第129話 宇宙の墓場
「「了解!」」アルゴス号は、まるで巨大な墓所に足を踏み入れる巡礼者のように、音もなく、静かにその宙域へと進入していく。
やがて、その全貌が俺たちの目の前に現れた時、ブリッジにいた誰もが息を呑んだ。
そこに広がっていたのは、美しい星雲の輝きではなかった。
言葉を失うほどの、広大で、静かで、そして悲しい、沈黙と死の世界。
宇宙の墓場とでも言うべき場所だった。
見渡す限り、無数の破壊された宇宙船の残骸が、巨大な墓標のように静かに漂っている。
ねじ曲がり、ひしゃげた装甲板。内部の配線を無残に晒したまま千切れたエンジンブロック。虚空に向かって助けを求めるように伸びた、折れたマスト。
それらは、地球製の船だけではなかった。
流線型で鳥のように優美な船。岩石をくり抜いたような無骨な船。巨大な貝殻のような有機的なフォルムを持つ、明らかに異星文明のものと思われる船。
俺たちの知らない、様々な文明の船が、ここで同じように最期を迎え、永遠の静寂の中に晒されていた。
「……ひどい……」
アキラが、キャプテンシートから立ち上がり、窓の外の痛ましい光景に呟く。
「……ここで、大規模な艦隊戦でもあったのか……? まるで、銀河大戦の跡地だ」
『……いや、違う』
ブリッジに投影された俺のホログラムは、モニターに映し出された残骸の拡大映像を凝視し、首を横に振った。
『……よく見ろ、アキラ。……どの船も、外部からの砲撃やビームによる損傷を受けた痕跡がほとんどない』
「え……? どういうことだ?」
『……装甲が溶けているわけでも、貫かれているわけでもない。……むしろ、内側から何かに食い破られたかのように、膨張し、破裂している。まるで風船が内側から破裂したようにだ』
その異常な破壊のされ方は、俺の記憶の片隅にある、ある不快な感覚を呼び覚ました。
デボアラーの体内。
あるいは、あいつが捕食した星々の残骸。
生命力を、エネルギーを、根こそぎ吸い取られ、枯れ果てて崩壊した抜け殻のような質感。
この場所で、何かが起きたのだ。
俺たちの想像を超える、おぞましい何かが。
「……船長! 前方、デブリ帯の中心付近に、ひときわ巨大な船影を二つ、確認!」
リオンが声を張り上げる。その声には、発見の興奮と、同時に畏怖が混じっていた。
「……形状データ照合……! 間違いありません! 一つは、ノア船団の旗艦、探査移民船『ジェネシス』号です!」
スクリーンに、デブリ帯の中心で、互いに寄り添うようにして鎮座する二つの巨大な影が映し出された。
一つは、流線型で、科学の粋を集めたような美しいフォルムを持つ『ジェネシス』号。
そして、そのジェネシス号を庇うように、前に立ちはだかっているもう一つの巨大な船影。

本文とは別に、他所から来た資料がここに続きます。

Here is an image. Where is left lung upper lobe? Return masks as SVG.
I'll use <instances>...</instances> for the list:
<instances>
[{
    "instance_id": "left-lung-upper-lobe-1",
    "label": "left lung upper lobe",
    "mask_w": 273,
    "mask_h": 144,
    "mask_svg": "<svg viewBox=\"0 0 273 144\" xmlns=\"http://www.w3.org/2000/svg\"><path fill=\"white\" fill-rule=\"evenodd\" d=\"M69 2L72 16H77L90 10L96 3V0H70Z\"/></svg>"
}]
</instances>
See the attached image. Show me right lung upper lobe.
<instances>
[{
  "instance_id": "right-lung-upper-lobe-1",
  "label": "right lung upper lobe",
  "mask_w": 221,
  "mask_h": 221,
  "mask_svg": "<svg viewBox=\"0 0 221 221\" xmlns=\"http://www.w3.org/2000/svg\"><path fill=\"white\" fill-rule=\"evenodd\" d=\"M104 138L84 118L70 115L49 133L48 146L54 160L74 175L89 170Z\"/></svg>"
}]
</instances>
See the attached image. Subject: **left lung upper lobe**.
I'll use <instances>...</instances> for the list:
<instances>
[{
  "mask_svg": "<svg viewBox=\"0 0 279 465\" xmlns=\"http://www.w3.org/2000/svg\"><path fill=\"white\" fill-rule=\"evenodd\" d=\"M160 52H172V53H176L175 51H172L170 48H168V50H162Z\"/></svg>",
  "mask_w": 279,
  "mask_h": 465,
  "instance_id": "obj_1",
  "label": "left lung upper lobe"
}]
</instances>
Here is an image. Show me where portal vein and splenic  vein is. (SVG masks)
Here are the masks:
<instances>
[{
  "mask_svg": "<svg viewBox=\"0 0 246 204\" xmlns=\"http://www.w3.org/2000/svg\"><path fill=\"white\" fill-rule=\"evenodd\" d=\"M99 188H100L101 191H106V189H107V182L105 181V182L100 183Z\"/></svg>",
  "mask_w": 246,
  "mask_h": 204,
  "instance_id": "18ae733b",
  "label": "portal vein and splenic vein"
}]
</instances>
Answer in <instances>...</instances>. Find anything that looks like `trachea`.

それは、ジェネシス号とは対照的に、分厚い装甲と無数の砲塔を持つ、見るからに重厚な軍艦だった。
「もう一つは……」
ミカサが、震える声でその名を告げた。
「……間違いない! アークの同型艦、国連宇宙軍所属・恒星間移民船『ホープ(HOPE)』号です!」
その船体は無惨に引き裂かれ、動力炉は完全に沈黙し、巨大な幽霊船のように虚空を漂っていたが、その船腹にかろうじて残された『U.N.S.S. HOPE』の文字だけが、静かに、そして痛々しく、かつての栄光を物語っていた。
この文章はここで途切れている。